EXERCISE DESCRIPTION >> Copy every line of the data in which the word "wrist" occurs.

§ §

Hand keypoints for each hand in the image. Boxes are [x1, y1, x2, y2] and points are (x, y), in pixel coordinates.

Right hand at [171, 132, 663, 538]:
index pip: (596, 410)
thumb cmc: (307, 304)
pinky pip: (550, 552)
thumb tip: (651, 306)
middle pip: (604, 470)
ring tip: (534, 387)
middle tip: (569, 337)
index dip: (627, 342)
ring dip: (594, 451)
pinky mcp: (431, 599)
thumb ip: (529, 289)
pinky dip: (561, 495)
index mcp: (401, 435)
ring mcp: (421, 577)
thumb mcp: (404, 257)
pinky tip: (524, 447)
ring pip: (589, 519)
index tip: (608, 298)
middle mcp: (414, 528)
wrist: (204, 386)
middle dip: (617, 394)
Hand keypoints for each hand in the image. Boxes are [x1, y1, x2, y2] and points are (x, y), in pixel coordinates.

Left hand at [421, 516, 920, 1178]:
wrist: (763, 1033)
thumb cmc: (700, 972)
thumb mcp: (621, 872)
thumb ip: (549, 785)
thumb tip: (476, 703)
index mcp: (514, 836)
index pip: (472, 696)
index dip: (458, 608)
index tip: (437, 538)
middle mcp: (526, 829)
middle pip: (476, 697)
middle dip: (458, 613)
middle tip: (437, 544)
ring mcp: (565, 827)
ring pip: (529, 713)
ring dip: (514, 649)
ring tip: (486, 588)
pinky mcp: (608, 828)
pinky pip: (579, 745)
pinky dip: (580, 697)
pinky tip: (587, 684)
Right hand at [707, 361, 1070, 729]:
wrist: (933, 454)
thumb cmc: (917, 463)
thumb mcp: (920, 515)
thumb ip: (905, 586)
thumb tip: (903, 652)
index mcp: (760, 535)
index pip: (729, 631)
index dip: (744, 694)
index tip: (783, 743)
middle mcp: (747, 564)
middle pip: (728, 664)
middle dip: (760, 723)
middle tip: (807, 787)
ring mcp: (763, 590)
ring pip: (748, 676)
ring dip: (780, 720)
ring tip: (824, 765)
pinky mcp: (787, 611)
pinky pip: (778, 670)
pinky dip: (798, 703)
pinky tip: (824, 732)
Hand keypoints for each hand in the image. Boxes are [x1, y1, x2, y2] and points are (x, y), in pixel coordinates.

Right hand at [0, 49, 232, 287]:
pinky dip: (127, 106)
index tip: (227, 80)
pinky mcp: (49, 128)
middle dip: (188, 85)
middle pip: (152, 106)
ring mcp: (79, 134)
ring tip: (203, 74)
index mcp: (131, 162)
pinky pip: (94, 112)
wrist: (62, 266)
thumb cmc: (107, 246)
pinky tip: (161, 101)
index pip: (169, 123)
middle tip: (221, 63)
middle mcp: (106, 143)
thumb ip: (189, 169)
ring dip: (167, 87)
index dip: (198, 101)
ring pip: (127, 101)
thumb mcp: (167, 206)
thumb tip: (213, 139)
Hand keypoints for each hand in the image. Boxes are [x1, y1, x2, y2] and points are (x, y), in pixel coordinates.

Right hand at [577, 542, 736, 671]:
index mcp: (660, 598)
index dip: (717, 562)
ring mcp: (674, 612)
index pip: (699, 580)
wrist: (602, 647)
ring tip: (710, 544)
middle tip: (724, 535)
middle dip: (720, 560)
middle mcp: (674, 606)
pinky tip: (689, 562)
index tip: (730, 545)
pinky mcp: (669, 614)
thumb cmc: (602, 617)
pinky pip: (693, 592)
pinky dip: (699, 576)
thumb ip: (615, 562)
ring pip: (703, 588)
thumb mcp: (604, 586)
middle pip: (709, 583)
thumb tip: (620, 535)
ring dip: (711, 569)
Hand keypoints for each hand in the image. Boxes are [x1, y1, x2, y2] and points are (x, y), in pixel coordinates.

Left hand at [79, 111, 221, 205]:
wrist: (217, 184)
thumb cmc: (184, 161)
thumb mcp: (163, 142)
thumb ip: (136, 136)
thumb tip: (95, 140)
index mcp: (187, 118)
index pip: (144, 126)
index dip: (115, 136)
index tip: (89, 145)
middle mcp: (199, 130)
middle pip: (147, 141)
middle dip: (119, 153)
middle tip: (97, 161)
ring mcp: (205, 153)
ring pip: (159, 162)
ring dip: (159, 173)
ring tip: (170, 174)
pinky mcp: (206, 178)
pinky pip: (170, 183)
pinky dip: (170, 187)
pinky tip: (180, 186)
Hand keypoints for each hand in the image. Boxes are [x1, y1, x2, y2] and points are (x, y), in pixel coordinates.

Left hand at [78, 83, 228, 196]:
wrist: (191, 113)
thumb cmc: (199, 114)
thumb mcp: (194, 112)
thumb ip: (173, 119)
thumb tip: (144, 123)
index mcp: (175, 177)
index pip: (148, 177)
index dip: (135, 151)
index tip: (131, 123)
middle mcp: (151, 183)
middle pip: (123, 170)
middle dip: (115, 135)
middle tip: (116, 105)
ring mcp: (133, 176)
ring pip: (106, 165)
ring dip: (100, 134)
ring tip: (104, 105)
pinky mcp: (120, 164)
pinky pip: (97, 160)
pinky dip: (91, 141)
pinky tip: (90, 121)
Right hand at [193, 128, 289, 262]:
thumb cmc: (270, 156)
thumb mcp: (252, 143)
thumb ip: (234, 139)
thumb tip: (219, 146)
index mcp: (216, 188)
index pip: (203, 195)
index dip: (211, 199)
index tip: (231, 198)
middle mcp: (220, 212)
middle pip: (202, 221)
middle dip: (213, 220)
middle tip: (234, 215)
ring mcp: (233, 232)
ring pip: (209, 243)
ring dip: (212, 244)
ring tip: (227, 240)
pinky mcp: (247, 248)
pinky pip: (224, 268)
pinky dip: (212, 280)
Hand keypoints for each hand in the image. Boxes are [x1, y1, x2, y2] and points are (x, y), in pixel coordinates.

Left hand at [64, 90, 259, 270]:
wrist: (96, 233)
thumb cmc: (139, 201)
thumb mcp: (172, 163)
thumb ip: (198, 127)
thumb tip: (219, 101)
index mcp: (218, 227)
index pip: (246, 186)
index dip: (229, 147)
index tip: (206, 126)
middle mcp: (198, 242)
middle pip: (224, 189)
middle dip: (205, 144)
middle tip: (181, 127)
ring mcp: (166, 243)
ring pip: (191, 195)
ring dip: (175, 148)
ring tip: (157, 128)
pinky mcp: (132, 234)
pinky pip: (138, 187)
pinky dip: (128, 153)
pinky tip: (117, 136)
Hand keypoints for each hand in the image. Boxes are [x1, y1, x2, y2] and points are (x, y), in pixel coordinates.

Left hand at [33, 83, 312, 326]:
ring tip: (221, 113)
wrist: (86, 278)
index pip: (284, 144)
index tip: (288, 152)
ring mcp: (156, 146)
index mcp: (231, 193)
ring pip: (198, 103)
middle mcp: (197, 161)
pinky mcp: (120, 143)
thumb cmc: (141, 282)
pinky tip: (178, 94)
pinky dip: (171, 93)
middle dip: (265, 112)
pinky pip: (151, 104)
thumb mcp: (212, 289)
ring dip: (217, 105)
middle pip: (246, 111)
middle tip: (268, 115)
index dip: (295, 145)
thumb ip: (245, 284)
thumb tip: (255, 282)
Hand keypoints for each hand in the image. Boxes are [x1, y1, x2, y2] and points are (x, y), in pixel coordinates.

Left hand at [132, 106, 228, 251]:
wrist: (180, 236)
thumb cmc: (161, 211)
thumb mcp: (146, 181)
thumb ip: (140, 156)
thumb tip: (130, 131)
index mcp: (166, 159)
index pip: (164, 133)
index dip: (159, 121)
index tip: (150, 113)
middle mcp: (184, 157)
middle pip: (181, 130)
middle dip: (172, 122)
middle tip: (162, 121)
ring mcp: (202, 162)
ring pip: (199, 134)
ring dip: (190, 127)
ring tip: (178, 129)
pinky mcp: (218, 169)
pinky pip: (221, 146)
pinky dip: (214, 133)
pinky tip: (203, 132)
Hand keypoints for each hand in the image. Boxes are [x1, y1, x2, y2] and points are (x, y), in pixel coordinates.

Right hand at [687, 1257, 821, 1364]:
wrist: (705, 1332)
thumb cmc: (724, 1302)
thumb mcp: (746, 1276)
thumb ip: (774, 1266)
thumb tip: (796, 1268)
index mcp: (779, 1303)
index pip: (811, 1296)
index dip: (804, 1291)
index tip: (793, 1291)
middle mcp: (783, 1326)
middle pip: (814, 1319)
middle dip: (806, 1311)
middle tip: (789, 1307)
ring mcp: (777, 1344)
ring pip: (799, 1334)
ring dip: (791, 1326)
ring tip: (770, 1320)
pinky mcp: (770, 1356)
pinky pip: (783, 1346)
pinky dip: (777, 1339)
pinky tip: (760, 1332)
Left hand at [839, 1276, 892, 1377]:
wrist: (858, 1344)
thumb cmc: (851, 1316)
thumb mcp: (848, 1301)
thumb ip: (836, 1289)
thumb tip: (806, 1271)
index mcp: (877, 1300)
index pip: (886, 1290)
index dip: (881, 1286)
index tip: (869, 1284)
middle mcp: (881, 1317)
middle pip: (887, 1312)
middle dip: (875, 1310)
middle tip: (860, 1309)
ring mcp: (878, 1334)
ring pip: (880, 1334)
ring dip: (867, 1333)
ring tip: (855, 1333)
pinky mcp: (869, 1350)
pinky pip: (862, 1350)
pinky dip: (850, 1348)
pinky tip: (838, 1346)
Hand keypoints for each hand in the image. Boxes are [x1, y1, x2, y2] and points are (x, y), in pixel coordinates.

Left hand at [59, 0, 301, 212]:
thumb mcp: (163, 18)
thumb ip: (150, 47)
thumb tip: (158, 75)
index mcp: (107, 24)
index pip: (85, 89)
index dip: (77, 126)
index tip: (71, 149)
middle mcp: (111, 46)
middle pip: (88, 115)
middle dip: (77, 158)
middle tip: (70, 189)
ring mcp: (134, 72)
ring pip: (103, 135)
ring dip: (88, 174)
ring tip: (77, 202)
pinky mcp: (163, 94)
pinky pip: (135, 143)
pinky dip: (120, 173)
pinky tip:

§ §

RESULT BELOW >>
wrist: (204, 386)
wrist: (763, 1033)
wrist: (933, 454)
wrist: (62, 266)
wrist: (602, 647)
wrist: (217, 184)
wrist: (191, 113)
wrist: (96, 233)
wrist: (86, 278)
wrist: (180, 236)
wrist: (705, 1332)
wrist: (858, 1344)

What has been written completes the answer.